Die Solothurner Regierung ist zufrieden damit, was der Bund auf der A1 plant. Sie will aber noch mehr.

Sechs-Spur-Ausbau zwischen Härkingen und Luterbach, Schwerverkehrs-Kontrollzentrum Oensingen, Lastwagen-Abstellplatz Deitingen, Wildtier-Übergänge in Wangen und Niederbuchsiten – der Bund plant viel entlang der A1 im Kanton Solothurn.

Nun hat die Solothurner Regierung Stellung genommen zu den Ideen des Bundes, wie sie im «Sachplan Verkehr» festgehalten werden sollen. Grundsätzlich sei man zufrieden mit den Vorschlägen, teilte die Regierung am Dienstag mit. Was sie aber stört, ist all das, was im Sachplan nicht steht.

Wunschliste: Grenchen, Solothurn, Dornach

Auch auf der Autobahn A5 gebe es Probleme, lässt die Solothurner Regierung den Bund wissen. Zum Beispiel die Feierabend-Staus bei den Anschlüssen Grenchen und Solothurn West. Darum solle sich der Bund ebenfalls kümmern.

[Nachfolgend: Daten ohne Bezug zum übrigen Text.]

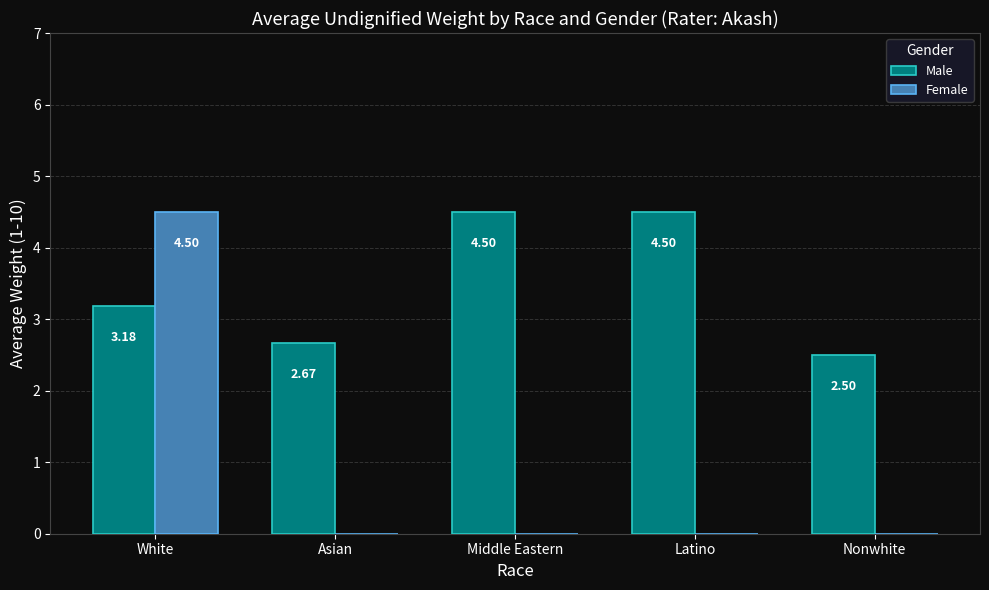

Which series has the largest total across all categories?

Male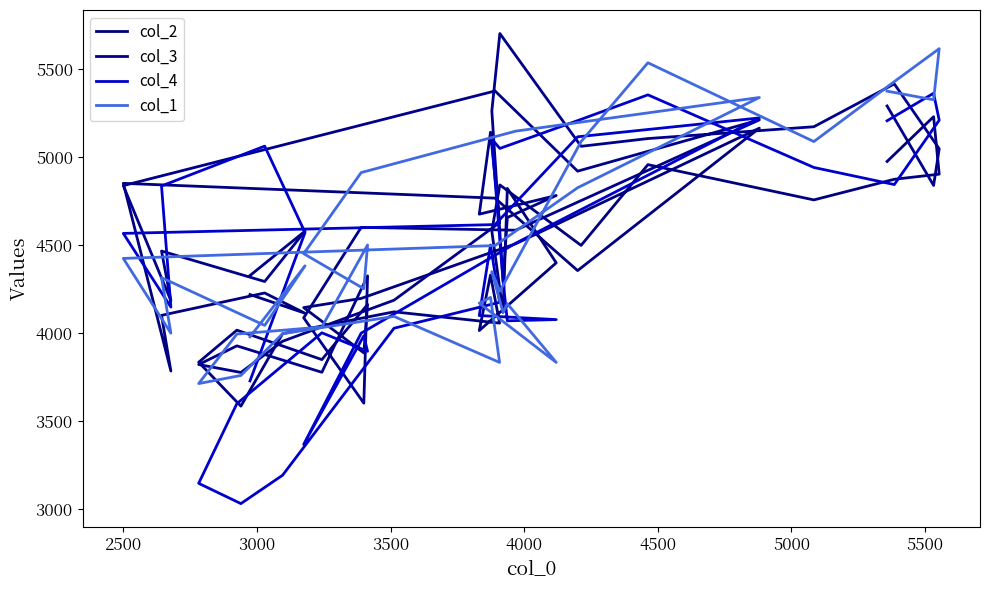

Reading left to right, transcribe all the data shown in this chart.

col_2: 4219	4113	4228	4101	3785	4850	4766	4355	5163	4507	4197	4145	3888	4163	3850	4017	3835	3586	3997	4121	4057	4330	4015	4399	4821	4119	4579	4841	4498	4956	4756	4873	4902	5228	4974
col_3: 4327	4579	4293	4466	4185	4837	5374	4919	5210	4584	4600	4087	3603	4325	3778	3928	3822	3777	3954	4187	4627	5140	4675	4781	4656	4296	5261	5700	5060	5104	5171	5414	5046	4838	5289
col_4: 3729	4571	5061	4835	4148	4566	4616	5114	5221	4510	4000	3369	3985	3897	4002	3600	3148	3033	3194	4028	4175	4500	4100	4077	4070	4296	5100	5048	5213	5352	4940	4843	5208	5361	5205
col_1: 3979	4382	4044	4315	4000	4424	4497	4825	5337	5146	4911	4451	4252	4500	4035	3995	3714	3760	3997	4095	3834	4203	4170	3834	4167	4117	4349	4238	5087	5534	5087	5427	5614	5324	5373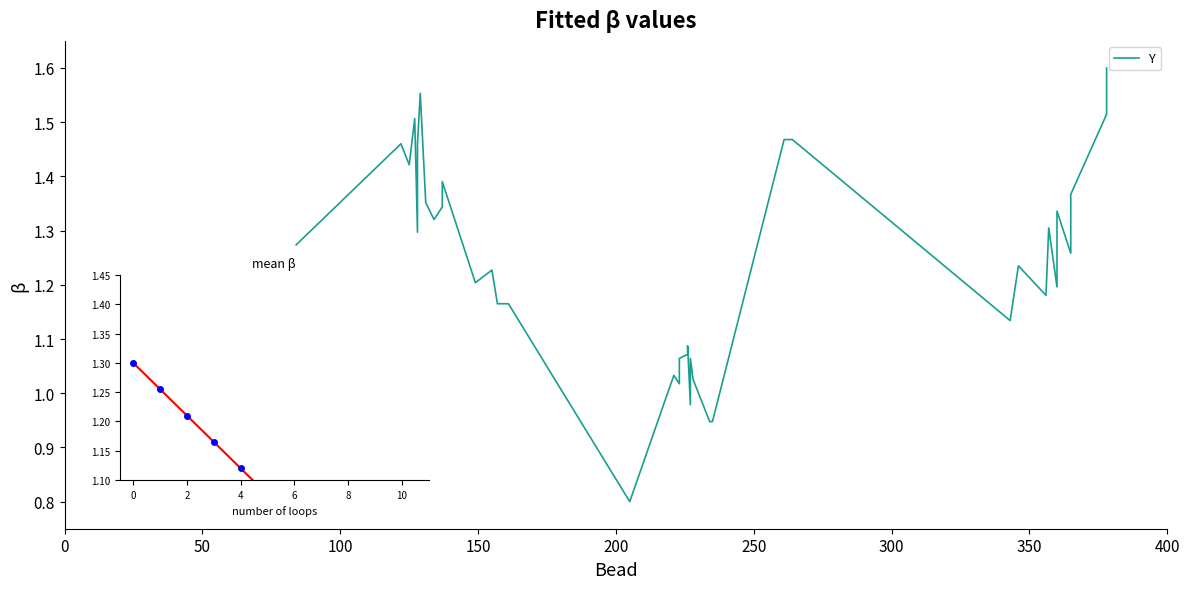

What is the average value?

1.2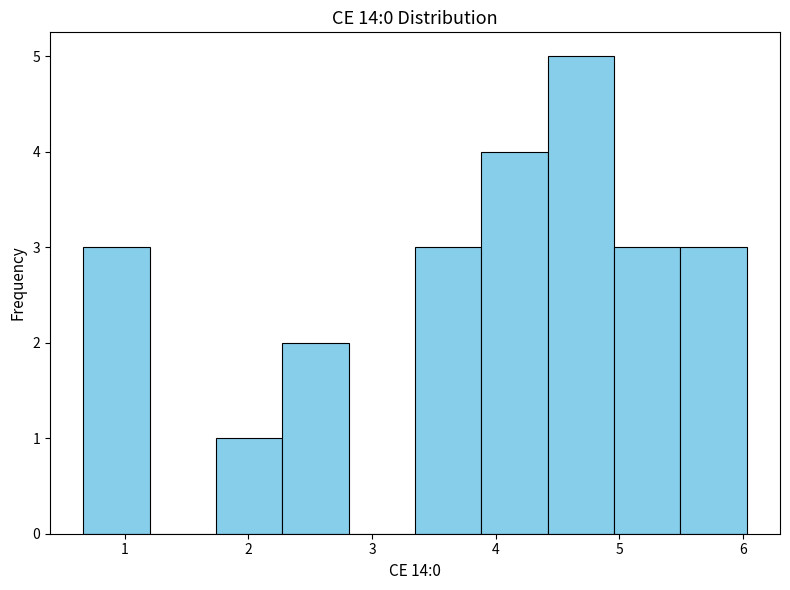

Reading left to right, list every bar in this chart as the range it spans on the x-axis followed by its height. Neither the bar edges nor the heights are printed on the chart, so give them approximately, as read against the axes.

0.7 to 1.2: 3
1.2 to 1.7: 0
1.7 to 2.3: 1
2.3 to 2.8: 2
2.8 to 3.3: 0
3.3 to 3.9: 3
3.9 to 4.4: 4
4.4 to 5.0: 5
5.0 to 5.5: 3
5.5 to 6.0: 3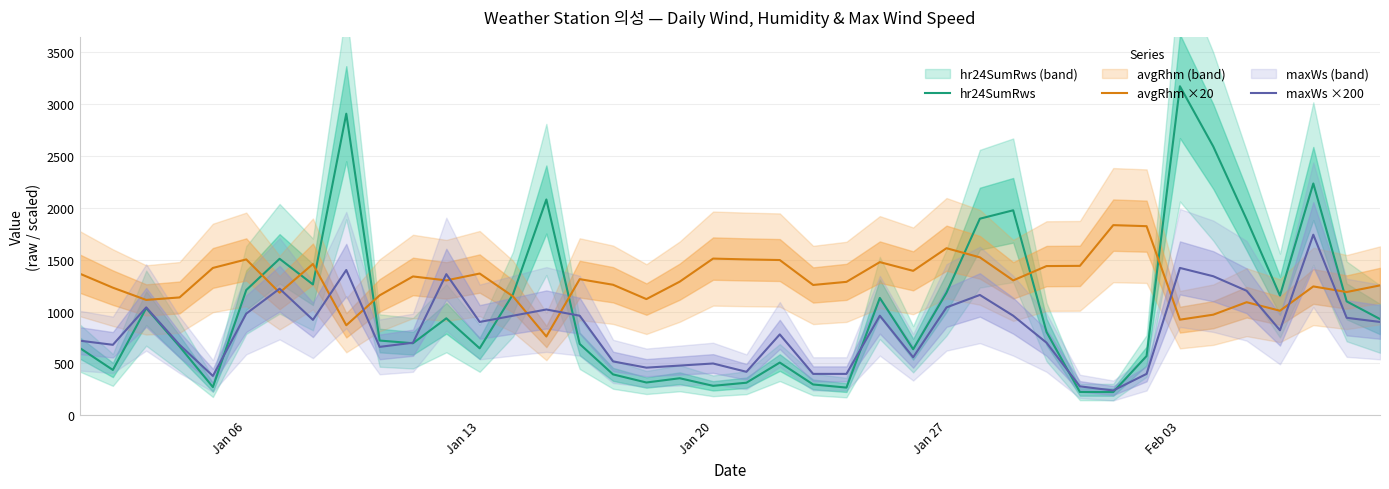

What is the highest value of the maxWs ×200 series?

1740.0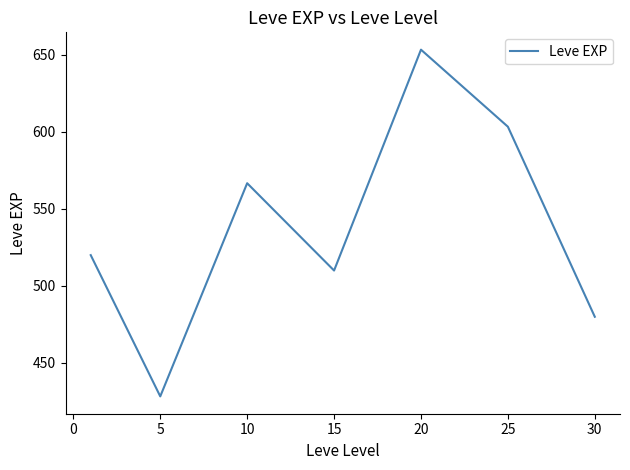

What is the smallest value displayed?

428.3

Und auch mit einem Vollanschluss der H18 in Aesch/BL solle sich der Bund befassen, verlangt die Solothurner Regierung. Dieser sei wichtig für die geplante Entlastung von Dornach.

Das ist im Aargau geplant

Für den Aargau sieht der «Sachplan Verkehr» des Bundes unter anderem einen Acht-Spur-Ausbau zwischen Wettingen Ost und Dietikon, einen Abstellplatz für den Schwerverkehr in Würenlos und eine Wildtier-Querung in Rohr-Hunzenschwil vor. Die Aargauer Regierung hat zu den Plänen noch nicht Stellung genommen.